There are major differences between the U.S. and Canada with regard to immigrants. Under Trudeau and his predecessors, immigrants have been welcome — Trump says too welcome. But they have helped Canada to grow and prosper, just as they have in the U.S., whatever Trump chooses to believe. Pearson began Canada’s sensible approach to immigrants.

Admittedly, both countries have experienced a backlash, and both have stopped receiving immigrants and asylum-seekers with open arms. Both countries were born of immigration, however, and both would not be the strong, prosperous, places they are without the sweat and toil of generations of immigrants. Canada’s next prime minister needs to make a case for at least modest immigration and asylum receiving. Again, there is a moral imperative.

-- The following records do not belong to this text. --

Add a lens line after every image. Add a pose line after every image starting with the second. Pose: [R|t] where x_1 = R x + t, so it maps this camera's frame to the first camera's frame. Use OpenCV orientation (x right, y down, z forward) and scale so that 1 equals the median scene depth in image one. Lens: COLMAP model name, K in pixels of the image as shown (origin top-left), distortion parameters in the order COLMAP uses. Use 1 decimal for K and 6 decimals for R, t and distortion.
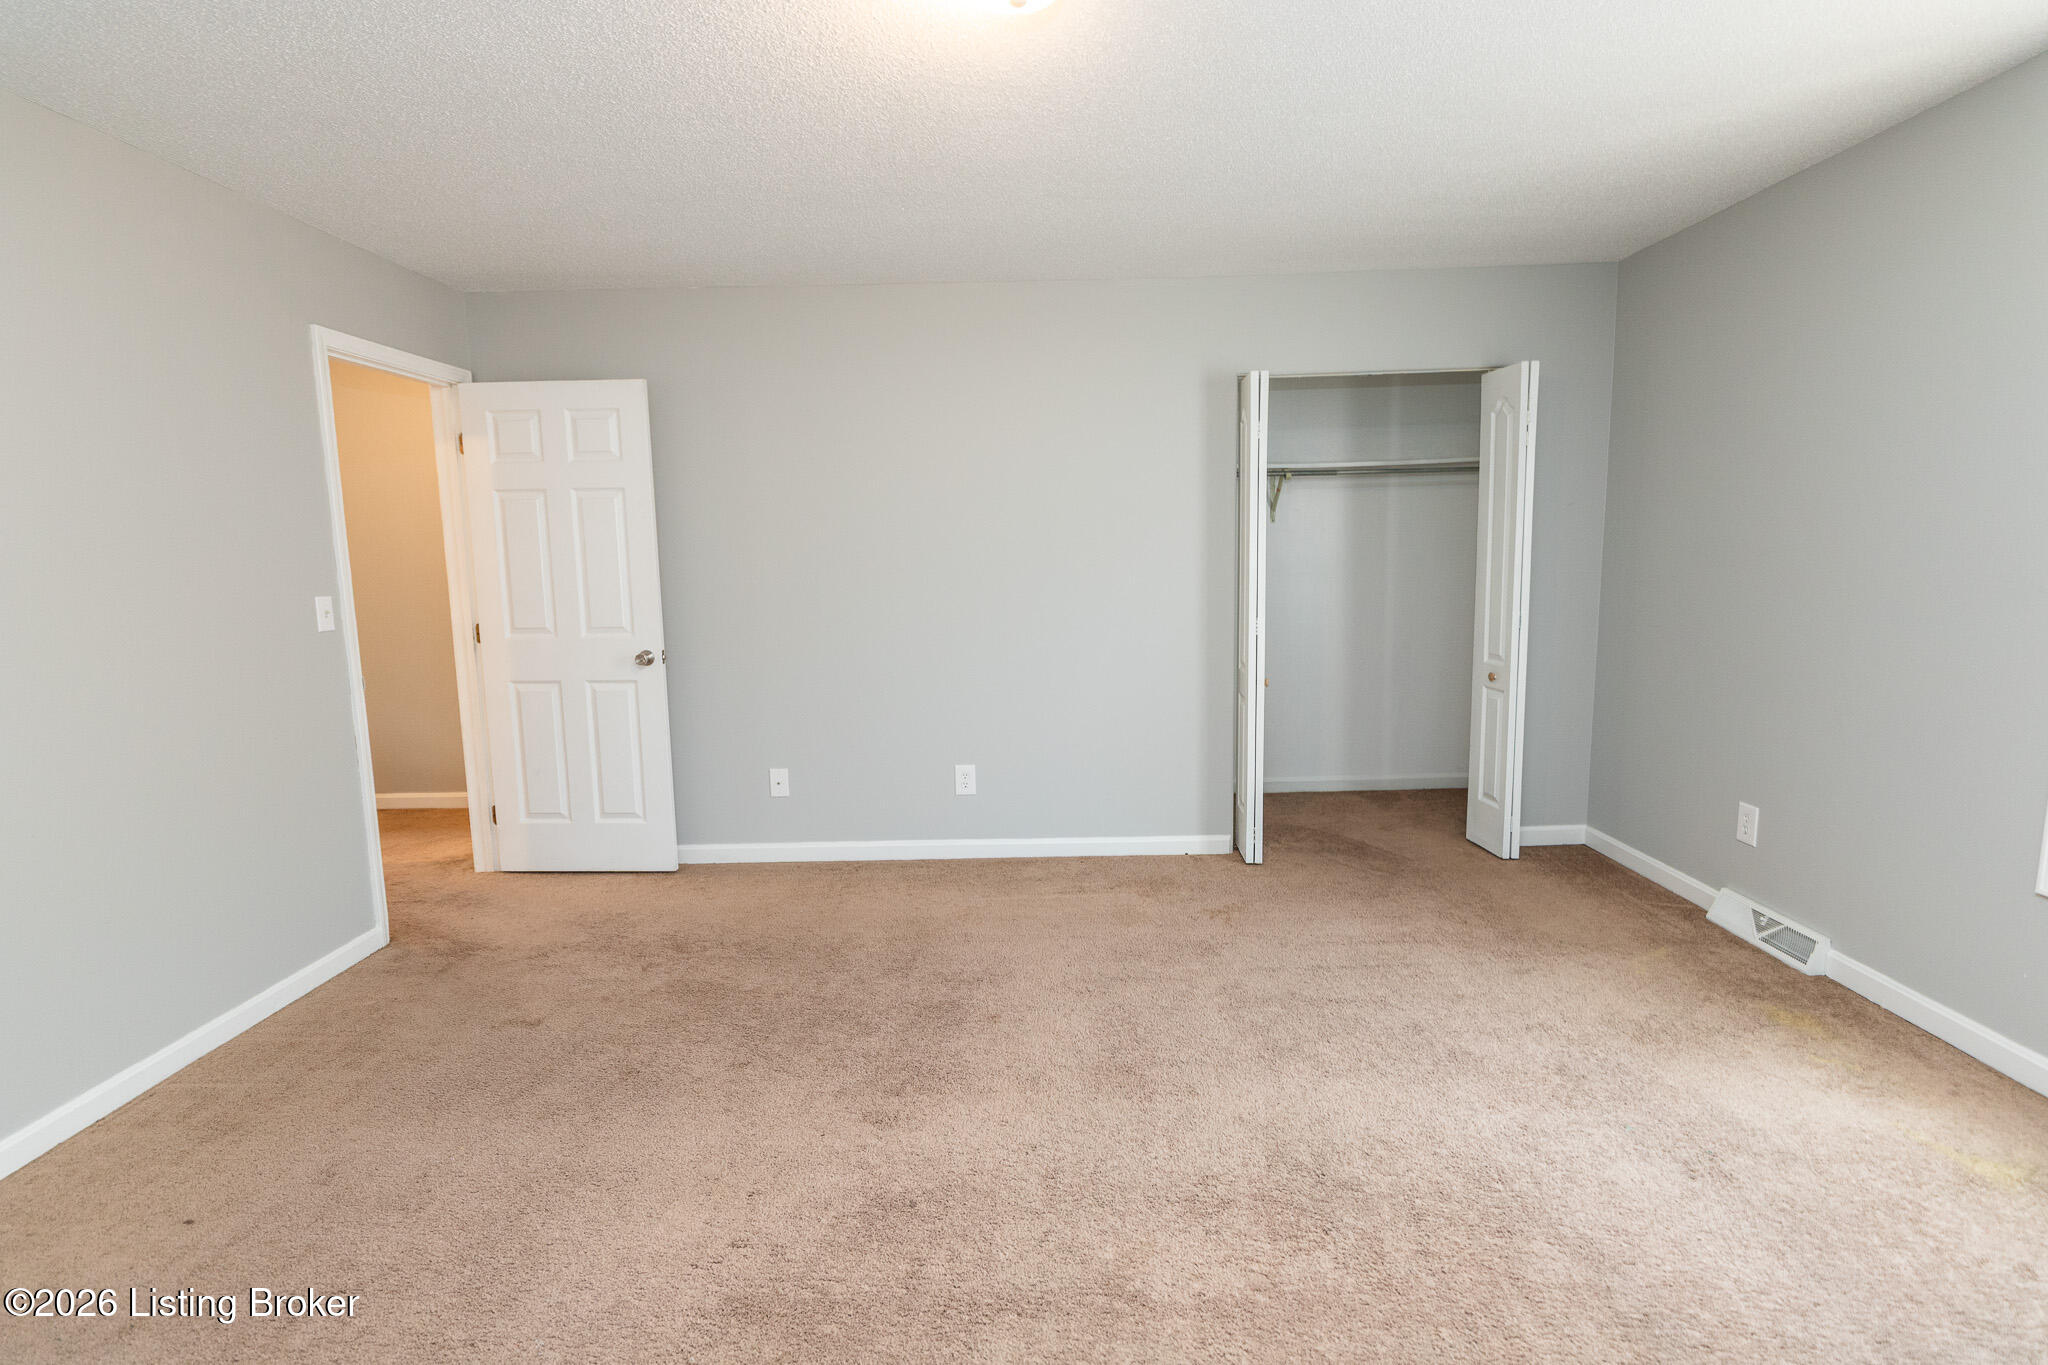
lens RADIAL K [[979.4, 0, 1027.4], [0, 979.4, 677.2], [0, 0, 1]] dist [-0.002192, -0.000439]
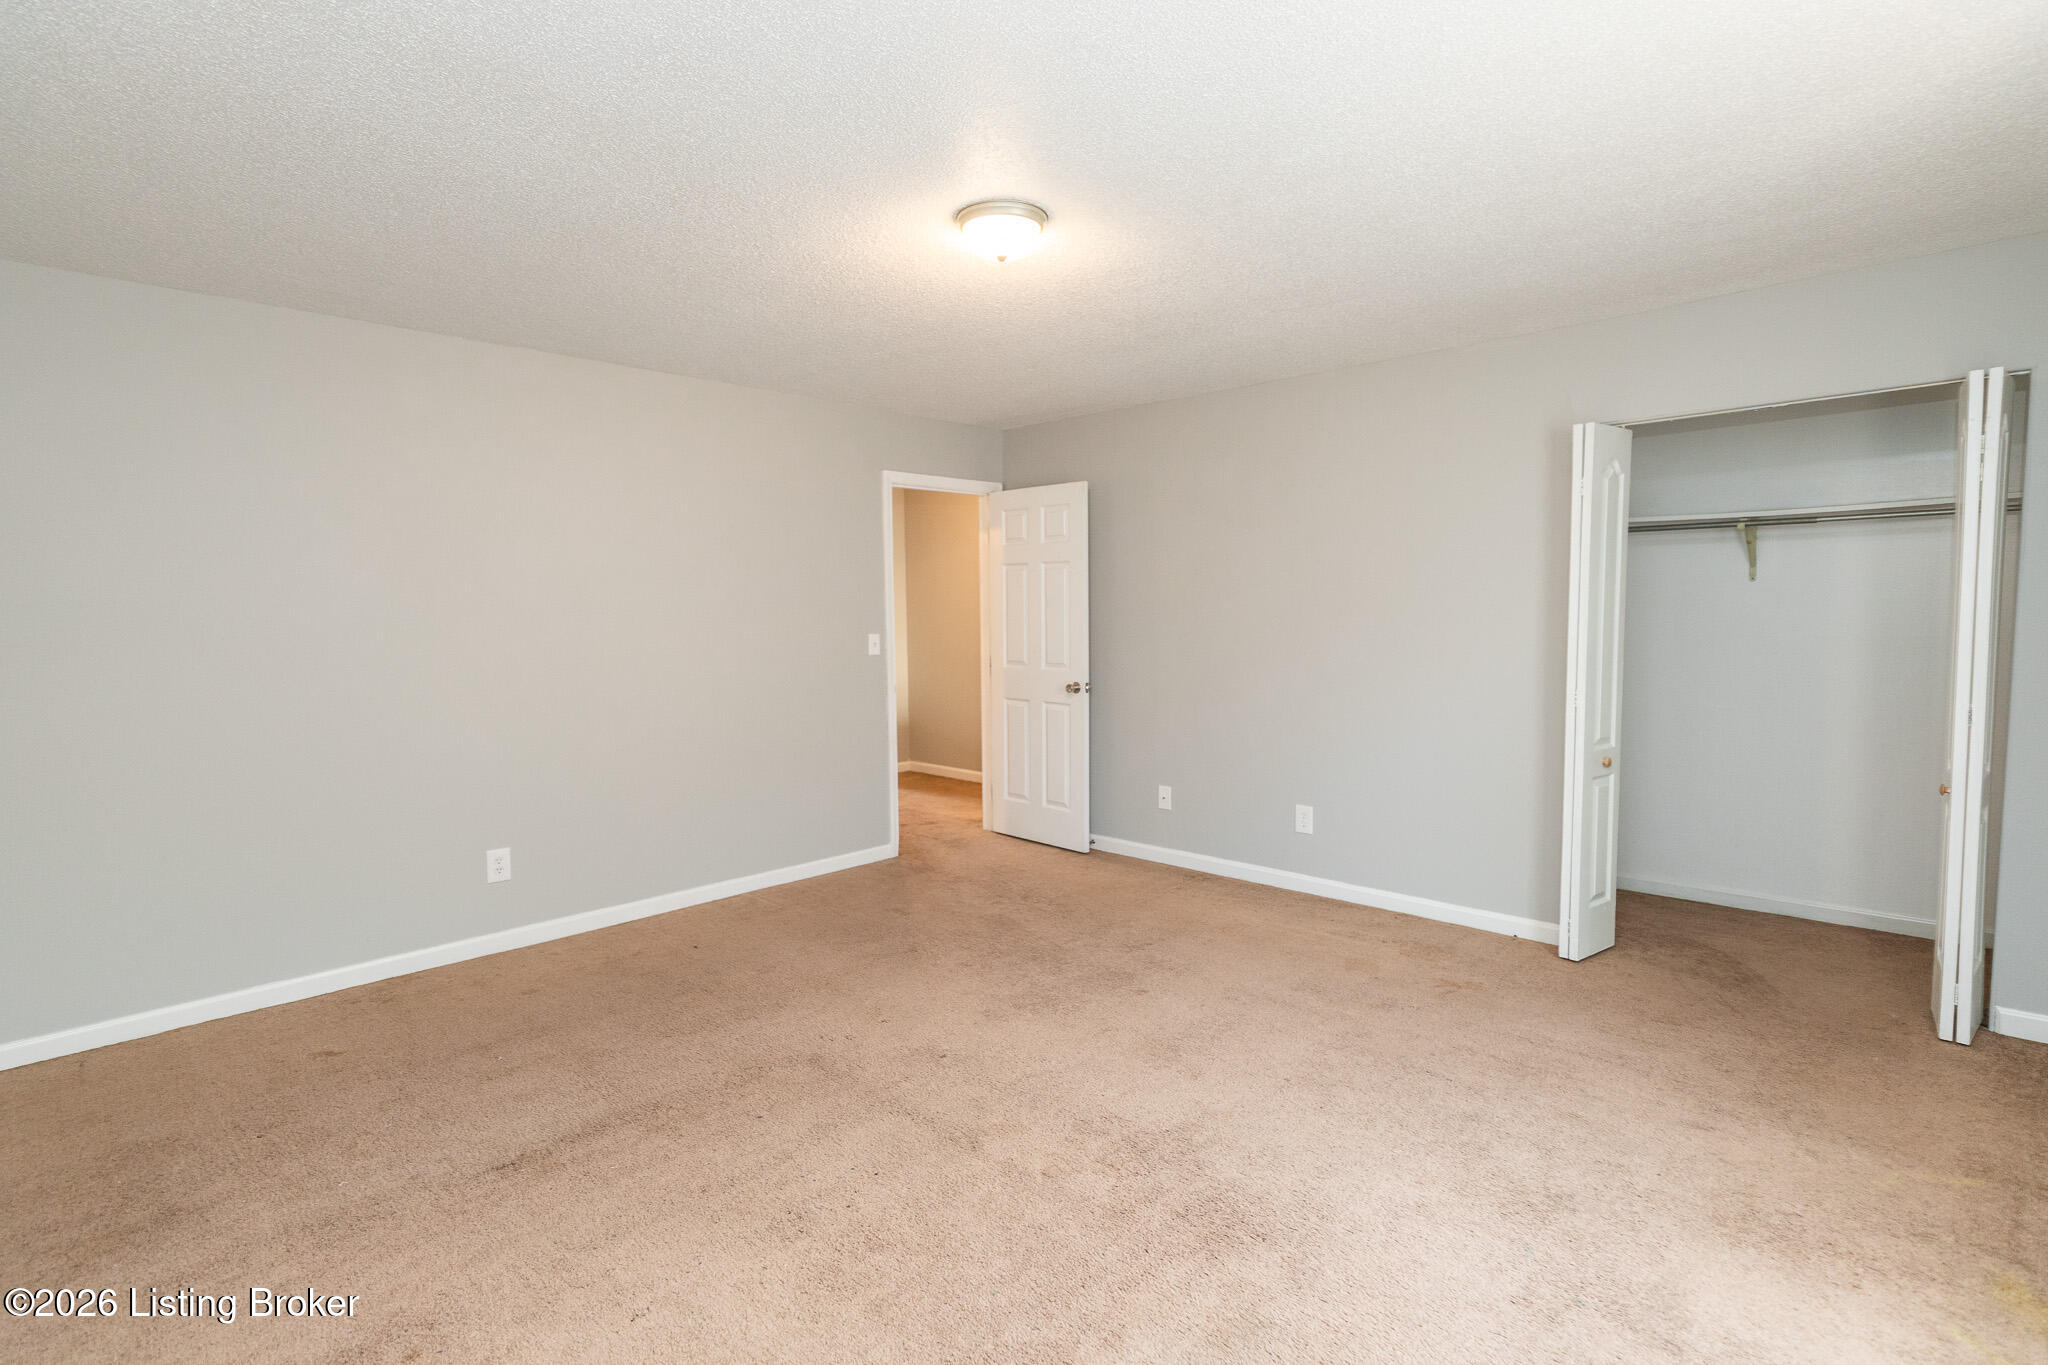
lens RADIAL K [[979.4, 0, 1034.8], [0, 979.4, 676.5], [0, 0, 1]] dist [-0.002192, -0.000439]
pose [[0.731996, 0.059951, -0.678666, 0.491726], [-0.093497, 0.995536, -0.012902, -0.012596], [0.674863, 0.072898, 0.734334, -0.016137]]
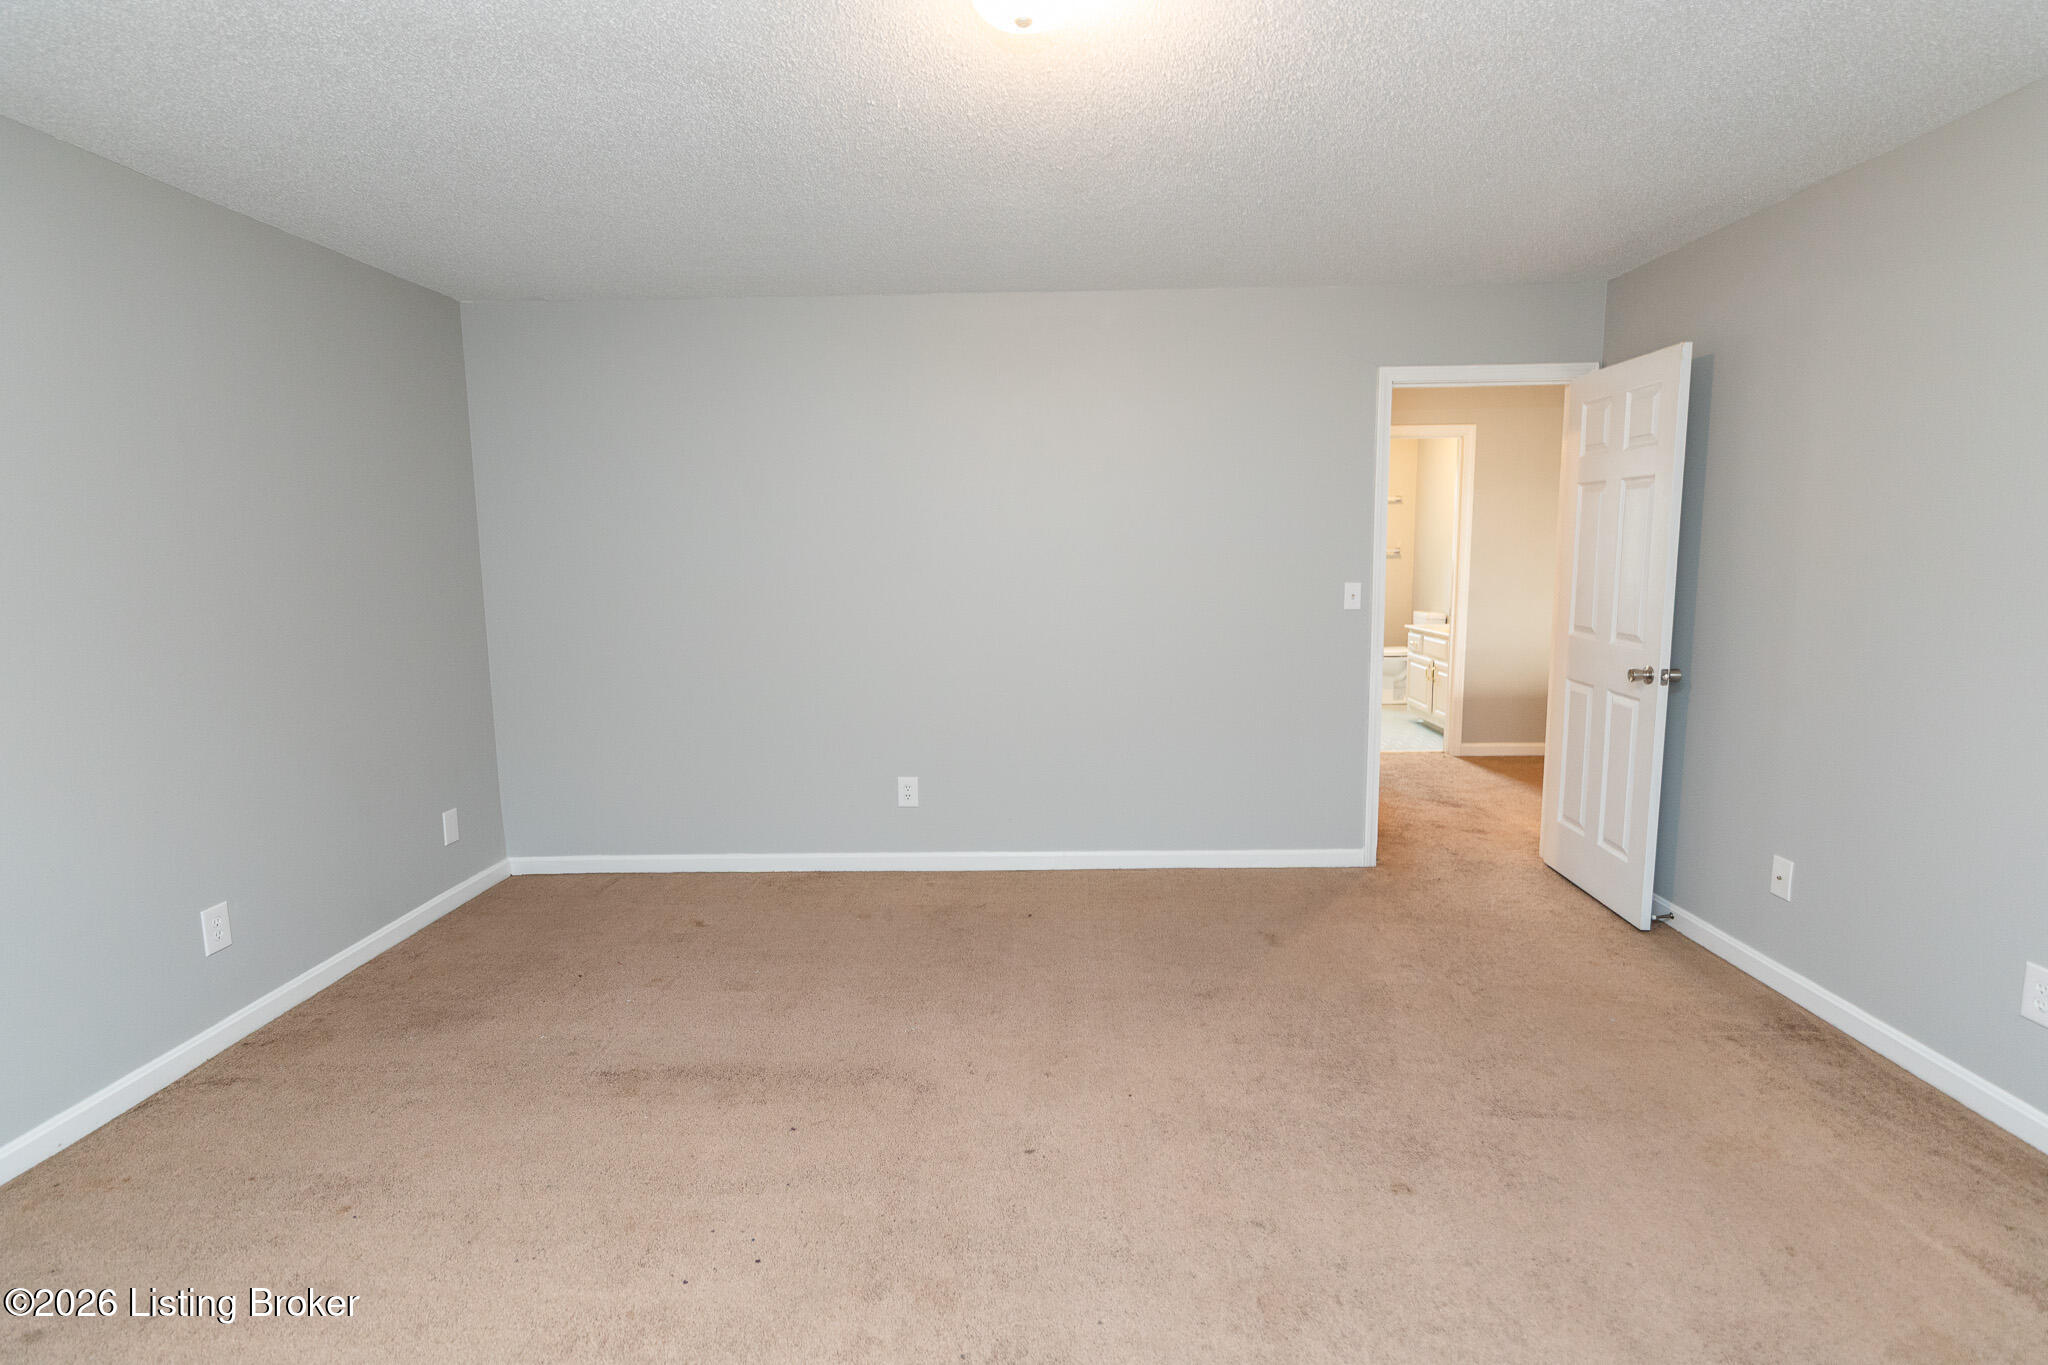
lens RADIAL K [[979.4, 0, 1035.2], [0, 979.4, 681.2], [0, 0, 1]] dist [-0.002192, -0.000439]
pose [[-0.004026, 0.155029, -0.987902, 0.472771], [-0.116871, 0.981067, 0.154433, -0.086760], [0.993139, 0.116079, 0.014168, 0.478657]]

Haiti is case in point, too. Given what Trump has done to destroy its Kenyan police mission, Canada could easily show its moral and physical muscle by helping to finance the anti-gang effort and, in time, to restore governance in the Western Hemisphere’s poorest country. Haitians speak French, which the Kenyans, the Jamaicans, the Guatemalans and the Salvadorans of the small peacekeeping force do not. Canada has a mighty role to play in rescuing Haiti and in propelling it back toward peace.

 Ukrainian troops on armored vehicles flying the national flag during a military operation.
Anti-terrorist operation in eastern Ukraine (War Ukraine)2014 Wikimedia Commons

Can Canada step up its international pace? Under the right leadership and in the face of the U.S.’s turbulent agenda, there is hardly any reason why Canada could not assert itself much more on the world stage. Doing so would mean recalling much of the Pearsonian initiative, of course, and re-fashioning it for today’s very different era. There is no Cold War, but hostilities between the three big powers are palpable. And Canada has had abundant experience dealing with President Xi Jinping’s China and its territorial, trade and military aggression.

Canada needs to square its shoulders and think of itself as more than a mere middle power. It needs gently to set Trump aside and deftly to suggest that Canada is internationalist, not isolationist, and believes in compelling moral imperatives.